Madame Sabatier made the mistake of thinking that the "love" poems dedicated to her reflected the panache of real desire. "I'm the happiest of all women," she wrote to him. "I have never felt more clearly that I love you." The Muse did not understand that her role was to be a silent objet, a fetish to inspire the outpourings of a manipulative obsessive. Her detachment is essential if solipsism, misogyny and hard-earned masochism are to be re-affirmed. Baudelaire, rude but honest, snapped back: "A few days ago, you were a deity, which is so convenient, so fine and so inviolable. Now you're a woman."

Teenagers will always revere delinquency; first-year English students will always be entertained by dissolution. The common delusion that is Baudelaire's legend is thus sustained by that dwindling market known as adolescence. In the mid-Seventies, he joined Reich, Nietzsche and Sartre in the pantheon of idols deployed by young writers optimistically attempting to imbue pop music with philosophical depth. Seen as a cool nihilist and seminal anti-hero, he was invoked in articles about Joy Division as a sure sign that the spotty NME reviewer was a Thinker. The same mood turned Tom Miller into Tom Verlaine and allowed Patti Smith to quote Rimbaud. Once, there was music; now Queen Latifah is "an organic cultural intellectual". Once there was dancing; now professors of musicology quote Plato's Laws in articles about Public Enemy.

Mediocre myth-makers and silly pseuds fail to perceive that, while Baudelaire's poems may stand as works of distinction, the life of the man stands as a poor sort of black joke. Contagious credulity has long perpetuated a romantic view of degeneracy and helped to support the defective idea that artists must be semi-insane social misfits in order to be visionary. Talent can undoubtedly be a burden, but should it be an excuse? Should a "gift" be a licence to indulge in cruelty and cowardice? Ask Harriet. Destroyed by cold rejection, Shelley's first "love" flung herself into the Serpentine. Ask Allegra. Byron's five-year-old daughter died of neglect after being abandoned in an Italian convent.

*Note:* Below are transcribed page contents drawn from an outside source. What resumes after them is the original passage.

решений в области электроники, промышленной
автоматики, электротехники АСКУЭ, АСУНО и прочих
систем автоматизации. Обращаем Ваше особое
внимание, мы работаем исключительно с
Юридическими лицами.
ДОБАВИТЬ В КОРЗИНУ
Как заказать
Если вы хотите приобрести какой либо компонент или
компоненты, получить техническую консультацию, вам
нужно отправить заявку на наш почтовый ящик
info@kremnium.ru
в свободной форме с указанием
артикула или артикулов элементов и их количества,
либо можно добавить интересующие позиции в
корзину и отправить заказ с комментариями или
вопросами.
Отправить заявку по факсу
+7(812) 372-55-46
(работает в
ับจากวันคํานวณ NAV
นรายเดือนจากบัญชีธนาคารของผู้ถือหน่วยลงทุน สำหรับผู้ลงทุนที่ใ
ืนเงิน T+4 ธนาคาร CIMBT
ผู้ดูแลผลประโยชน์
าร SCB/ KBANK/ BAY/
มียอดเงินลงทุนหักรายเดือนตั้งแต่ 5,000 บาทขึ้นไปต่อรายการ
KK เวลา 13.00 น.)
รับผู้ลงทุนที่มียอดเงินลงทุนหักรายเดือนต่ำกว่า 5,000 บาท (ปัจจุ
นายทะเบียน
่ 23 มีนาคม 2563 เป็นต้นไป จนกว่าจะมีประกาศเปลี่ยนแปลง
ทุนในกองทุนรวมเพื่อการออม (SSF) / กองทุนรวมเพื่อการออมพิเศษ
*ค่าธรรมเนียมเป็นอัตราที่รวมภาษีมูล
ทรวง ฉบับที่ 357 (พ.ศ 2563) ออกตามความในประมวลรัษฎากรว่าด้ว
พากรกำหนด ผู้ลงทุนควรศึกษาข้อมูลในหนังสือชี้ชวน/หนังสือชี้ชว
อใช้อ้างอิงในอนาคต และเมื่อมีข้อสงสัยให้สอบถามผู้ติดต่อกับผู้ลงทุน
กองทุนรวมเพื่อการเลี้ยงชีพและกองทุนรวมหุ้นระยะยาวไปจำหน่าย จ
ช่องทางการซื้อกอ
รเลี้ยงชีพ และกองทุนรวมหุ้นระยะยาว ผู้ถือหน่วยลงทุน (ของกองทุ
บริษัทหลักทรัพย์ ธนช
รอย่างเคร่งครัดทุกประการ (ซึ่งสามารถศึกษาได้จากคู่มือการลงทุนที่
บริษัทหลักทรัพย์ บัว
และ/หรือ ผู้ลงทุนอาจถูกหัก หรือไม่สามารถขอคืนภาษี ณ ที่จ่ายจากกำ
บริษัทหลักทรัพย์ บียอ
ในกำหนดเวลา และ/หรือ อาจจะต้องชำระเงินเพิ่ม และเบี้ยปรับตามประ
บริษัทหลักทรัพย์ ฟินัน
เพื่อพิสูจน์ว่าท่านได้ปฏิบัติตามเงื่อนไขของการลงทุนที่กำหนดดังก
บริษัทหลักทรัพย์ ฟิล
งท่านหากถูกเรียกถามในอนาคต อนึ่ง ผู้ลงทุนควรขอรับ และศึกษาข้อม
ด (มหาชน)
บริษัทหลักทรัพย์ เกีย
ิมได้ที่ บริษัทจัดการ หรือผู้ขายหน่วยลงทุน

The detractor cannot fail to be irritated by the observation that Baudelaire, as his own critic, was aware of much of the above - in his novella, La Fanfarlo, Madame de Cosmelly berates Samuel Cramer (a caricature of the poet) for his awfulness. "It would seem to me to be more natural to be celebrating the health and joys of decent people rather than damning everything in sight," she says. Cramer replies that he and his ilk have been led into falsehoods by a hatred of everybody, including themselves. It is because they despair of ever being noble or worth a second look that they have painted such strange masks on their faces. "We cannot possibly speak the same language as other men," he declares, with merciless complacency.